The Prayer Partner Letter is a publication of Pioneer Bible Translators
 
July 2016


Dear Prayer Partners,
 
Melinda is a Pioneer Bible Translators missionary serving in North Africa. Because of civil unrest and violence in the country where she serves, including the town where she lives, she evacuated to a nearby country. However, when she learned that the fighting in her town had stopped (at least temporarily), she returned for a visit. In a recent newsletter, Melinda wrote of that visit under the title “Home for a Time.”
 
Bittersweet doesn’t even begin to describe the return to my African home. Just as the car pulled up to our gate, the young widow of our watchman (who had been killed in the violence) and his old mother were walking by. I climbed out of the car and held the widow’s small, shaking body as she sobbed in my arms. Then I turned to his mother and held her hand as tears splashed onto the front of her dress. I spotted my neighbor and went to hug her, and she was bawling. “You have arrived in the midst of hardship!” she wailed. Our area chief had just died the day before.

Not exactly the welcome home I was expecting, but it is the reality of this place.

I arrived to find people in extreme hardship. They are getting worried because mango season is ending, but the corn hasn’t ripened yet. The bit of food that is in the market is so expensive, people can’t afford it. There will be a lot of hungry people by next month
 
The refugee camp was different. Although people were traumatized from the war up north and suffering their own type of hardship, at least there was regular food distribution (however small) and very good medical care in the refugee camp. Here there is nothing of the sort.

However, in the midst of all this hunger, death and despair, people still are worshiping God. On Sunday I went to church and was so encouraged to witness people jubilantly lifting their voices to Heaven. They know where their help comes from!

Adding to the excitement was the announcement that the long-awaited songbooks in their mother tongue had arrived from the printer. A choir member declared, “We are going to chase Satan away from this place with our singing!”
 
The sermon was riveting.
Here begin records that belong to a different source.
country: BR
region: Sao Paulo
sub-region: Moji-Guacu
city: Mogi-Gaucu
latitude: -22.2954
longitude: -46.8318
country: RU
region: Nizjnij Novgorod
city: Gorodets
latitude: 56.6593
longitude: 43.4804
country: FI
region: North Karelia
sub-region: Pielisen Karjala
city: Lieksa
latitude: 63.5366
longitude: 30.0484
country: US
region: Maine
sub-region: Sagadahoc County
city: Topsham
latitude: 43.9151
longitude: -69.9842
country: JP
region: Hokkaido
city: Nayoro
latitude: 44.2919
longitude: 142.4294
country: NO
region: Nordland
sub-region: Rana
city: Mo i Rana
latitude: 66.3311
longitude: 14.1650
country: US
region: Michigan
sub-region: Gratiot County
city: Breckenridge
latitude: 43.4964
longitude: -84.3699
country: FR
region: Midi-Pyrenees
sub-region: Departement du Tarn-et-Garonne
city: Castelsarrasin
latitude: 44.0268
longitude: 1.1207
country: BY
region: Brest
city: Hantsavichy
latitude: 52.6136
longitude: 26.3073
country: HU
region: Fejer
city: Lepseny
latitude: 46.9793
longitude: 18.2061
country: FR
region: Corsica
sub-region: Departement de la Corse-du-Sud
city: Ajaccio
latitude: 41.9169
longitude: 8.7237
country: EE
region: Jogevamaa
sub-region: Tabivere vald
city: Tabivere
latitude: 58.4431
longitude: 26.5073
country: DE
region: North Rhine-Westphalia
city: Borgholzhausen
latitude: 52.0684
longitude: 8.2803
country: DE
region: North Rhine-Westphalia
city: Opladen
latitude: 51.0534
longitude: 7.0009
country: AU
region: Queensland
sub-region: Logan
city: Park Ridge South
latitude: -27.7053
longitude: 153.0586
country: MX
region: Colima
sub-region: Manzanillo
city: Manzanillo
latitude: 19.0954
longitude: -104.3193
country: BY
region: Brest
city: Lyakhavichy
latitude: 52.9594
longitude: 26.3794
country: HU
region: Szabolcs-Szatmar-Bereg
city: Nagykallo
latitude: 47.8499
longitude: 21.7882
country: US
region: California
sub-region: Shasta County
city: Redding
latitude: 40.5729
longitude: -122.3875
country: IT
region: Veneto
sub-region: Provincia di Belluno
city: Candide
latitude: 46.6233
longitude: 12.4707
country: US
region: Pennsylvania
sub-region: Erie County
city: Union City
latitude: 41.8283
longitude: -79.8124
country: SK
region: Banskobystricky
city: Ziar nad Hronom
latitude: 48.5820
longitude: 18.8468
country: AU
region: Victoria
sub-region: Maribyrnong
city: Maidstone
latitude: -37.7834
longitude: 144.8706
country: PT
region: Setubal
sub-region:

The pastor referenced John 6:60-69, where most of Jesus’ disciples left him when the going got tough. Jesus asked the remaining twelve if they, too, were planning on leaving Him, and Simon Peter’s answer were the words that brought hope to the worshippers on Sunday: “Lord, to whom shall we go? You have the words of eternal life….

Jesus’ words of eternal life have sustaining power. (That’s why we’re here doing this difficult work!)

When fighting caused everyone to flee to the bush, my friend gave birth to her baby girl under a tree with only her friend to help with the birth. Nothing else was there to sustain her – only her faith and hope in eternal life.

When a local pastor remained behind after almost everyone had fled, he found an old woman alone at her home, and sat with her for some time to encourage her. Nothing else was there to sustain her – only her faith and hope in eternal life. (She entered heaven shortly thereafter from an asthma attack. No medicine was at the hospital to save her.)

When the army drove around town in their trucks, emptying out all the stores into their vehicles, literally nothing else was left to sustain people – only their faith and hope in eternal life.

These are just a few stories that I have heard in the week that I’ve been here. It’s as if people need somewhere to pour all their grief and despair, and I am that vessel. But that’s okay; it is the least I can do to share in their sufferings.
 
There are no quick, easy fixes for this situation. The only thing that people want is peace to come so they can stay home, plant food in their gardens, send their children to school, and enjoy a peaceful life. 

Thank you for your prayers,
Gerald & Ruth Denny
Coordinators of Prayer Ministries
Pioneer Bible Translators
 
 
Pray that lasting peace will come soon to this North African country.

Pray that the people will have enough nourishing food to eat and pure water to drink.

Thank God that the Christians who are suffering such difficulty are still able to worship God and hold on to their faith in Jesus and their hope of eternal life.

Thank God for missionaries like Melinda who continue to visit the people whenever possible: listening to them, empathizing with them, praying with them, and helping build up their faith in the life that is to come.